Title
Electric Cooperative Restructuring Program
Law
Executive Order No. 119
Decision Date
Aug 28, 2002
Executive Order No. 119 outlines a restructuring program for electric cooperatives in the Philippines, with the Power Sector Assets and Liabilities Management Corporation assuming outstanding loans to reduce financial burdens and ensure the long-term sustainability of the cooperatives, while emphasizing transparency, affordability, and reliability in the supply of electric power.

Questions (EXECUTIVE ORDER NO. 119)

Under Section 60 of EPIRA, upon the effectivity of EPIRA, all outstanding financial obligations of ECs to NEA and other government agencies incurred for the purpose of financing the rural electrification program are assumed by PSALM in accordance with a program approved by the President within one (1) year, to be implemented within three (3) years from EPIRA’s effectivity.

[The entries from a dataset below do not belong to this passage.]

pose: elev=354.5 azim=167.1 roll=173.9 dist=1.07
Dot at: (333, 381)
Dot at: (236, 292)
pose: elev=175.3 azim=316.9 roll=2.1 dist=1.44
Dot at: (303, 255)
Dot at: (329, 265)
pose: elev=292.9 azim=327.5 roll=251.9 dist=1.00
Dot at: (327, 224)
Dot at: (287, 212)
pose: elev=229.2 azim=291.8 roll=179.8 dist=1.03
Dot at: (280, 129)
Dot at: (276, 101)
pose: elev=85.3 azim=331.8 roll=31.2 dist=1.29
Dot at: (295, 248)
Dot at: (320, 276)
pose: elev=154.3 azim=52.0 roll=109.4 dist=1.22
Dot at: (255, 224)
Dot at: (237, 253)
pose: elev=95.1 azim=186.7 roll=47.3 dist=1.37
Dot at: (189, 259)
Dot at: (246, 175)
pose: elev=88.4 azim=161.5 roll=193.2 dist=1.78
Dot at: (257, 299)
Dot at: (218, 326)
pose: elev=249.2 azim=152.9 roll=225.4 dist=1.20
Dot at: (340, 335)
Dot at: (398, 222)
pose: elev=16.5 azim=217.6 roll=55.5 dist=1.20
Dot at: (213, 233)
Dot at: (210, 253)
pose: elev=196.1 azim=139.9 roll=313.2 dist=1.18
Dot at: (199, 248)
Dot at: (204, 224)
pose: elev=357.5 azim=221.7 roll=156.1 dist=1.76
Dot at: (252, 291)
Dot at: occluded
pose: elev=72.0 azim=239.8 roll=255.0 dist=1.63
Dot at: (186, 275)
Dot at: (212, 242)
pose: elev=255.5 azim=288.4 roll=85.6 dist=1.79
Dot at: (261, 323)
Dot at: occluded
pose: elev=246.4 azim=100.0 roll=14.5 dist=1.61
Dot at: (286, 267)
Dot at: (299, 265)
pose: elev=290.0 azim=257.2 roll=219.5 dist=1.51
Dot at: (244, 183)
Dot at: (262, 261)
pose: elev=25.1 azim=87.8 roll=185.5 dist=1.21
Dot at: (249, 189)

Only those outstanding financial obligations incurred by ECs for the purpose of financing the Rural Electrification Program—i.e., loans and grants for construction/acquisition, operation and maintenance of distribution/generation/subtransmission facilities supplying electric service, and loans for restoration/upgrading/expansion in areas considered rural at the time of the grant (the “Rural Electrification Loans”).

The assumption of EC loans is intended to reduce electricity rates because ERC must ensure a rate reduction commensurate with the savings resulting from removal of amortization payments on the assumed loans, in line with EPIRA’s affordability and public interest policies.

Among others: (a) loan must be duly recorded in NEA/creditor agency books; (b) validated by COA; (c) confirmed by the EC as due and outstanding; (b) loan must be audited by PSALM; (c) ERC must approve rate reduction commensurate with savings; and (d) EC must be current in paying NPC obligations (otherwise it must enter a sustainable payment arrangement acceptable to NPC).

EO No. 119 requires that ERC approved the reduction in EC rates commensurate with resulting savings due to removal of amortization payments. The assumption takes effect only upon such ERC approval, safeguarding consumer welfare.

Each Rural Electrification Loan must be validated by the Commission on Audit before PSALM assumption is effective, ensuring auditability and verification of the obligation.

It is a eligibility condition: an EC must be current in paying its obligations to NPC. If not, it must first execute a sustainable payment arrangement with NPC acceptable to NPC, before becoming eligible for PSALM’s assumption.

NEA must issue guidelines for submission of PIP and/or REP within 30 days, and each EC must submit its plan within 30 days thereafter. These plans must cover institutional, technical, financial, and managerial reforms with targets (at least over the five-year period under Section 60 EPIRA), including efficiency metrics like system losses, collections, customer service, cost control, tariff competitiveness, and capital/financing adequacy, and may include preventive/disciplinary measures prior to assumption.

Within thirty (30) calendar days from EO No. 119’s effectivity, NEA must submit a reorganization plan to DOE and DBM for approval, after which DBM releases necessary funds and DOE monitors implementation.

Within thirty (30) calendar days from EO No. 119’s effectivity, NEA must submit to DOE a plan of action to implement Section 58 of EPIRA (preparing ECs for deregulated market competition and strengthening capability/viability) and to ensure full compliance with Section 5 of the EO.

ERC shall ensure a reduction in EC rates commensurate with savings due to the removal of amortization payments on Rural Electrification Loans assumed by PSALM; NEA assists ECs in rate formulation and application to ERC.

Thereupon (i.e., after PSALM assumes the Rural Electrification Loans upon EC compliance with Section 5), the EC shall cease to be a debtor of NEA or other creditor government agencies for those assumed loans.

PSALM and NEA/other creditor agencies must enter contracts/agreements with an amortization schedule. Where necessary, they may modify mortgage/security arrangements. However, any contracts of mortgage and other security cannot be released by NEA/creditor agencies without PSALM’s written consent.

Revocation occurs for failure to continuously comply with Section 5 of EO No. 119, or if within five (5) years from assumption an EC transfers ownership or control of its assets, franchise, or operations, consistent with Section 60 of EPIRA.

The EC must repay PSALM the total assumed Rural Electrification Loans including interest thereon.

Yes, with NEA’s consent, an EC may enter loan/financing agreements for flexibility in sourcing funds for rehabilitation/modernization, provided such agreements do not involve any permanent transfer or control of assets, franchise, or operations.

It takes effect on the fifteenth (15th) day from the date of its publication in at least two (2) newspapers of general circulation.